If the Commission decides to issue rules calling for the collection of highly detailed information about these markets, it may be able to eliminate or reduce the likelihood that the rules will facilitate collusion by maintaining the confidentiality of any firm- or transaction-specific information it collects, or by disseminating such information only in limited circumstances. Alternatively, the Commission may achieve transparency's benefits to a greater extent, while limiting its potential harm, by aggregating, masking, and/or lagging the release of such information.

    Respectfully submitted,


William J. Baer
Assistant Attorney General

Terrell McSweeny
Chief Counsel for Competition Policy
      and Intergovernmental Relations

Aditi M. Mehta
Assistant Chief
Economic Litigation Section

Alexander Raskovich
Economist
Economic Analysis Group

Antitrust Division
U.S. Department of Justice
Washington, DC 20530

_______________/s/________________
William H. Stallings
Chief

_______________/s/________________
Kathleen S. O'Neill
Assistant Chief

_______________/s/________________
Mark J. Niefer
Attorney

Transportation, Energy, and
      Agriculture Section


FOOTNOTES

1. Notice of Inquiry, Enhanced Natural Gas Market Transparency, 141 FERC ¶ 61,124 (2012), 77 Fed. Reg. 69,781 (2012).

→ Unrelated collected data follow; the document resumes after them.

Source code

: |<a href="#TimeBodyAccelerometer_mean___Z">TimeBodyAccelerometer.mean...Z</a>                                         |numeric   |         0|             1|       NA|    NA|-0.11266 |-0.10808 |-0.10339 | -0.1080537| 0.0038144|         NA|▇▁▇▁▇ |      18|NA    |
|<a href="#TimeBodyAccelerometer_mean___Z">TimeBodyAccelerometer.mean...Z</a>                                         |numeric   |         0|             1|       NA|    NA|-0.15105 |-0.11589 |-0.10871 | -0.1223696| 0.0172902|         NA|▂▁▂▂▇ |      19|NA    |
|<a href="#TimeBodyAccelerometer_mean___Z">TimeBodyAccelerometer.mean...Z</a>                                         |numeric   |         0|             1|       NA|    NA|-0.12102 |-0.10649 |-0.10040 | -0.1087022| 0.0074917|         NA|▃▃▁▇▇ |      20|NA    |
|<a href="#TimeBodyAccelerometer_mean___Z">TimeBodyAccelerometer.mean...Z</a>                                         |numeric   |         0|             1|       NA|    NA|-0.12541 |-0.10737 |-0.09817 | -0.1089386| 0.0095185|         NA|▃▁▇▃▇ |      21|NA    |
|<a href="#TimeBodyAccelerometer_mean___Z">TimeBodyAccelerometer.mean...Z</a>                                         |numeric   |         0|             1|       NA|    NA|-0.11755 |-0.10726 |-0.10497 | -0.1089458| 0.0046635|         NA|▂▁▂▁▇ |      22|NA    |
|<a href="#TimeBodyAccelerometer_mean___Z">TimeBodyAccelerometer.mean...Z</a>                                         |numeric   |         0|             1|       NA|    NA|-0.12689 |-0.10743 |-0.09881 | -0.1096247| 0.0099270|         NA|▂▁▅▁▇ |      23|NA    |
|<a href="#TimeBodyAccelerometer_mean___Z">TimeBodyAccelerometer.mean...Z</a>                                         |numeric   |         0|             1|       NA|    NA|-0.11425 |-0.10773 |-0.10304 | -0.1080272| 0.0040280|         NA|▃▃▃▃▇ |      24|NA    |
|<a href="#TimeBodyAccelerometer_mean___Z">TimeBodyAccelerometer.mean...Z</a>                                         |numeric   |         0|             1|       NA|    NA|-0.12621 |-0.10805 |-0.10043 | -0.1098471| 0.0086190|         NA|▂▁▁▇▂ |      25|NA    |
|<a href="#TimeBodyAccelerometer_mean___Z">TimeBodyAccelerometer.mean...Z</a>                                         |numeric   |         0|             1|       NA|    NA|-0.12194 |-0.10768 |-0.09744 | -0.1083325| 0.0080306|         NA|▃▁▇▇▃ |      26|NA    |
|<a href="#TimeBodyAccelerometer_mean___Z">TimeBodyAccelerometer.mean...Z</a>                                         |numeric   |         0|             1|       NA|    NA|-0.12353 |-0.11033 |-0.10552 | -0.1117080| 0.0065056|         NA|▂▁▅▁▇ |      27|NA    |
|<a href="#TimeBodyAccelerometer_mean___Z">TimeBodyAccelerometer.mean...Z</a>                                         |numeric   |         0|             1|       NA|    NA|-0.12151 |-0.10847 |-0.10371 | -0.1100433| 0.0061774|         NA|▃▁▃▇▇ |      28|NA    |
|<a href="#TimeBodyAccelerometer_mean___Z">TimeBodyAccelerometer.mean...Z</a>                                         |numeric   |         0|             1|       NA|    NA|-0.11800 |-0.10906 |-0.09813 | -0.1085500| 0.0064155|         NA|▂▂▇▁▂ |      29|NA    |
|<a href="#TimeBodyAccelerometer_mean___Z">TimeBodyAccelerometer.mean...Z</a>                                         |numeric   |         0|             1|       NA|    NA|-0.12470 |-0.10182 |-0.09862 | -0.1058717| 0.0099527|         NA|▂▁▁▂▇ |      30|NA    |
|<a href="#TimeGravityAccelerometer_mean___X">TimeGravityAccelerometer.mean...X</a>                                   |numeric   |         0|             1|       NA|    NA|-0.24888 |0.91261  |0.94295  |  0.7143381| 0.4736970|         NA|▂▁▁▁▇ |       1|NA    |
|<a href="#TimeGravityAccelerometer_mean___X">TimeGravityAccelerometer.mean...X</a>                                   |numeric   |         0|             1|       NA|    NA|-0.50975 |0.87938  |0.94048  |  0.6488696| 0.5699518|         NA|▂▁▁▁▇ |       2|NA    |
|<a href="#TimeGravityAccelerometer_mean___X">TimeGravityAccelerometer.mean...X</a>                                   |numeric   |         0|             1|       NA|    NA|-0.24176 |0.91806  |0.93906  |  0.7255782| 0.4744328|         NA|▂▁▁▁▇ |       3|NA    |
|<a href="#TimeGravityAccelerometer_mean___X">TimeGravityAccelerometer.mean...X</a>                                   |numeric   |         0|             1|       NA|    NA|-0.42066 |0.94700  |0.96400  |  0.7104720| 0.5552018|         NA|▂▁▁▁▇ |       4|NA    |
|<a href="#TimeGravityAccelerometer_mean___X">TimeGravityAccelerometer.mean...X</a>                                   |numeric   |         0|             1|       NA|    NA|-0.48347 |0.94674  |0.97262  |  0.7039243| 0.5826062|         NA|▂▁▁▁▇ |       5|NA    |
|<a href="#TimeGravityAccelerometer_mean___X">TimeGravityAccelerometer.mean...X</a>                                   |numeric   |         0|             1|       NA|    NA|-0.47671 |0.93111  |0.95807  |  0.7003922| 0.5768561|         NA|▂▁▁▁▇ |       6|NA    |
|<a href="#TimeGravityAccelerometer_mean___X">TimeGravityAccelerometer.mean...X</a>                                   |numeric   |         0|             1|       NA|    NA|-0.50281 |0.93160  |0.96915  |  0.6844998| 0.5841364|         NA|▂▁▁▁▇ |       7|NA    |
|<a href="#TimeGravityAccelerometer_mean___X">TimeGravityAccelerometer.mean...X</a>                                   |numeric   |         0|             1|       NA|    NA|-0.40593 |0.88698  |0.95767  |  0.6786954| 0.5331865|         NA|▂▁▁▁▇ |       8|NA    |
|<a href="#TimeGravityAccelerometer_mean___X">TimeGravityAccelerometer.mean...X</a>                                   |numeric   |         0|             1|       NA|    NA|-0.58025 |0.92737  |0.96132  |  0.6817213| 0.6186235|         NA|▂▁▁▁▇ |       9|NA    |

2. This comment reiterates and expands on a comment the Department submitted in a prior proceeding concerning transparency in natural gas and electricity markets. See Comments of the Department of Justice, Antitrust Division, Transparency Provisions of the Energy Policy Act, FERC Docket No. AD06-11-000 (Jan. 25, 2007), available at http://www.justice.gov/atr/public/comments/223049.pdf.

3. "In determining the information to be made available under this section and the time to make the information available, the Commission shall seek to ensure that consumers and competitive markets are protected from the adverse effects of potential collusion or other anticompetitive behaviors that can be facilitated by untimely public disclosure of transaction-specific information." Natural Gas Act § 23(b)(2), 15 U.S.C. 717t-2 (2006).

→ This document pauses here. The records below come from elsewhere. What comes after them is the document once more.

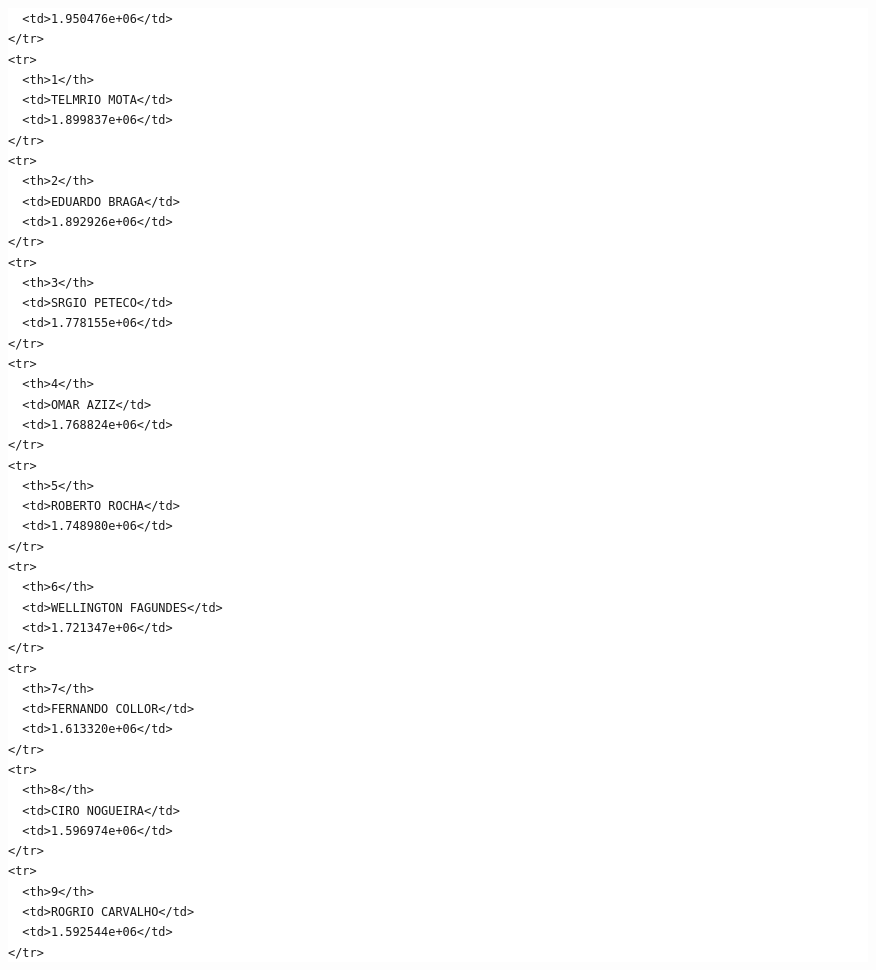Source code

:       <td>1.950476e+06</td>
    </tr>
    <tr>
      <th>1</th>
      <td>TELMRIO MOTA</td>
      <td>1.899837e+06</td>
    </tr>
    <tr>
      <th>2</th>
      <td>EDUARDO BRAGA</td>
      <td>1.892926e+06</td>
    </tr>
    <tr>
      <th>3</th>
      <td>SRGIO PETECO</td>
      <td>1.778155e+06</td>
    </tr>
    <tr>
      <th>4</th>
      <td>OMAR AZIZ</td>
      <td>1.768824e+06</td>
    </tr>
    <tr>
      <th>5</th>
      <td>ROBERTO ROCHA</td>
      <td>1.748980e+06</td>
    </tr>
    <tr>
      <th>6</th>
      <td>WELLINGTON FAGUNDES</td>
      <td>1.721347e+06</td>
    </tr>
    <tr>
      <th>7</th>
      <td>FERNANDO COLLOR</td>
      <td>1.613320e+06</td>
    </tr>
    <tr>
      <th>8</th>
      <td>CIRO NOGUEIRA</td>
      <td>1.596974e+06</td>
    </tr>
    <tr>
      <th>9</th>
      <td>ROGRIO CARVALHO</td>
      <td>1.592544e+06</td>
    </tr>
  </tbody>
</table>
</div>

4. These are among the most commonly cited factors affecting the likelihood of coordination. Other such factors are discussed in U.S. Dep't of Justice & Fed. Trade Comm'n, Horizontal Merger Guidelines § 7 (Aug. 19, 2010), available at http://www.justice.gov/atr/public/guidelines/hmg-2010.pdf.

5. However, in a market with a small number of suppliers, aggregating and masking may not be sufficient to prevent suppliers from learning enough about their rivals to substantially diminish the likelihood of coordination. In the extreme case of two suppliers, masking and aggregating would not prevent each supplier from unmasking or disaggregating the information to reveal the other supplier's information. Hence, aggregation or masking is effective only when there are a sufficient number of market participants. In the case of a market with few suppliers, when aggregation or masking may not be effective, it may be desirable to maintain the confidentiality of collected information or increase the lag with which information is released to the public.

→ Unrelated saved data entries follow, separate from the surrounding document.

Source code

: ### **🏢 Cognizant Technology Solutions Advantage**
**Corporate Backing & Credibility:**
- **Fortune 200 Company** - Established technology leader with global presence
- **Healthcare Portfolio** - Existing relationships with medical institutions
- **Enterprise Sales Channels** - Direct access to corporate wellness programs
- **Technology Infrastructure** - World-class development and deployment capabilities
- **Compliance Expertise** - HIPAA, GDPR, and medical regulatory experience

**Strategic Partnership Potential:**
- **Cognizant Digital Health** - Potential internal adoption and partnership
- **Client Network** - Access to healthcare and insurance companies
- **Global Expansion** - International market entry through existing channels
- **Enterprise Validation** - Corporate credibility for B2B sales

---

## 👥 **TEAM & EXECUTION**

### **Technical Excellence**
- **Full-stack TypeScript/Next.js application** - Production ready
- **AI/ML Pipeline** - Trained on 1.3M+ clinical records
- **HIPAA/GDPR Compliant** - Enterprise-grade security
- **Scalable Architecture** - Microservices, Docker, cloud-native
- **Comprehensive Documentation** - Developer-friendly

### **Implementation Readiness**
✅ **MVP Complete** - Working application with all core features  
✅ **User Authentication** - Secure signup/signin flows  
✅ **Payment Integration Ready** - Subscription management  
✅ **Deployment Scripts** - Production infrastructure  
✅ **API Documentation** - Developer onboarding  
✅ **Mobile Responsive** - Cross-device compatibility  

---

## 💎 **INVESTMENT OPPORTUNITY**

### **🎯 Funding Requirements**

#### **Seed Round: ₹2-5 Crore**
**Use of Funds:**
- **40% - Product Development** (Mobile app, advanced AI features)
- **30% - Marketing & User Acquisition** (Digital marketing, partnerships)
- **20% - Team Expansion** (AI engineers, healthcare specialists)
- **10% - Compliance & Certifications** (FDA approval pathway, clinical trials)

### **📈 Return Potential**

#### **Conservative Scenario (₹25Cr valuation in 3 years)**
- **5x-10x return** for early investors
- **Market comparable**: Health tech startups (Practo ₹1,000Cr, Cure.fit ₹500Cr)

6. Neither Order 704 nor Order 720 calls for the public dissemination of detailed, transaction-specific information as contemplated in the NOI. See Transparency Provisions of Section 23 of the Natural Gas Act, Order No. 704, FERC Stats. & Regs. ¶ 31,260 (2007), order on reh'g, Order No. 704-A, 73 Fed. Reg. 55,276 (Sept. 26, 2008), order dismissing reh'g and clarification, Order No. 704-B, 125 FERC ¶ 61,302 (2008); and Pipeline Posting Requirements under Section 23 of the Natural Gas Act, Order No. 720, 73 Fed. Reg. 73,494 (Dec. 2, 2008), FERC Stats. & Regs. ¶ 31,283, at P 3 (2008), order on reh'g, Order No. 720-A, 130 FERC ¶ 61,040 (2010).